WHAT IS REQUIRED
Please repeat everything from the line containing "watch in the photo below." down to the line containing "Report: h=8 m=40", including both of those lines. Leave the pictures out of your answer.

Saved data entries
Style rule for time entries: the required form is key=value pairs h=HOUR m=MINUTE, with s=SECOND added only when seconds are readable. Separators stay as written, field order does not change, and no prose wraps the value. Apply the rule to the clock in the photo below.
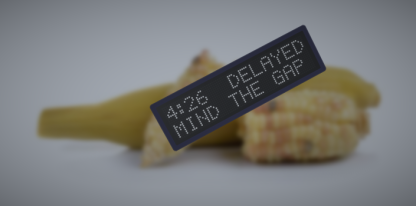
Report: h=4 m=26
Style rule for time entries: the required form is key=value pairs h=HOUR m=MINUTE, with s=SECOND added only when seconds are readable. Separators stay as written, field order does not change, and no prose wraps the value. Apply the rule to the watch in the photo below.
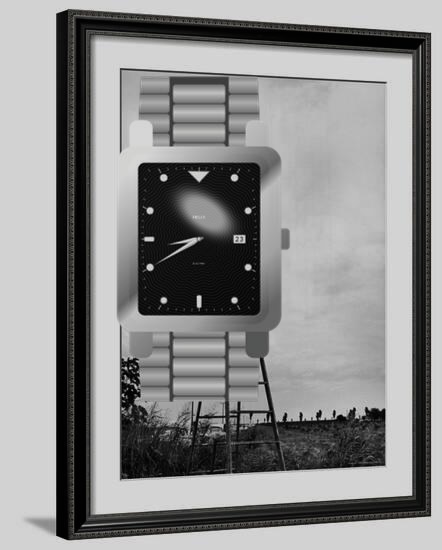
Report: h=8 m=40
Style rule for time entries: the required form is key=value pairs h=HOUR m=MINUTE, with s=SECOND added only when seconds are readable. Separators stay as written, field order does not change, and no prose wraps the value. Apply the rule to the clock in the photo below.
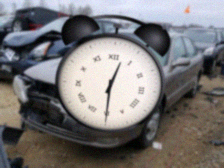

RESPONSE BELOW
Style rule for time entries: the required form is key=value pairs h=HOUR m=MINUTE, with s=SECOND added only when seconds are readable. Separators stay as written, field order does not change, and no prose wraps the value. Apply the rule to the watch in the photo below.
Report: h=8 m=40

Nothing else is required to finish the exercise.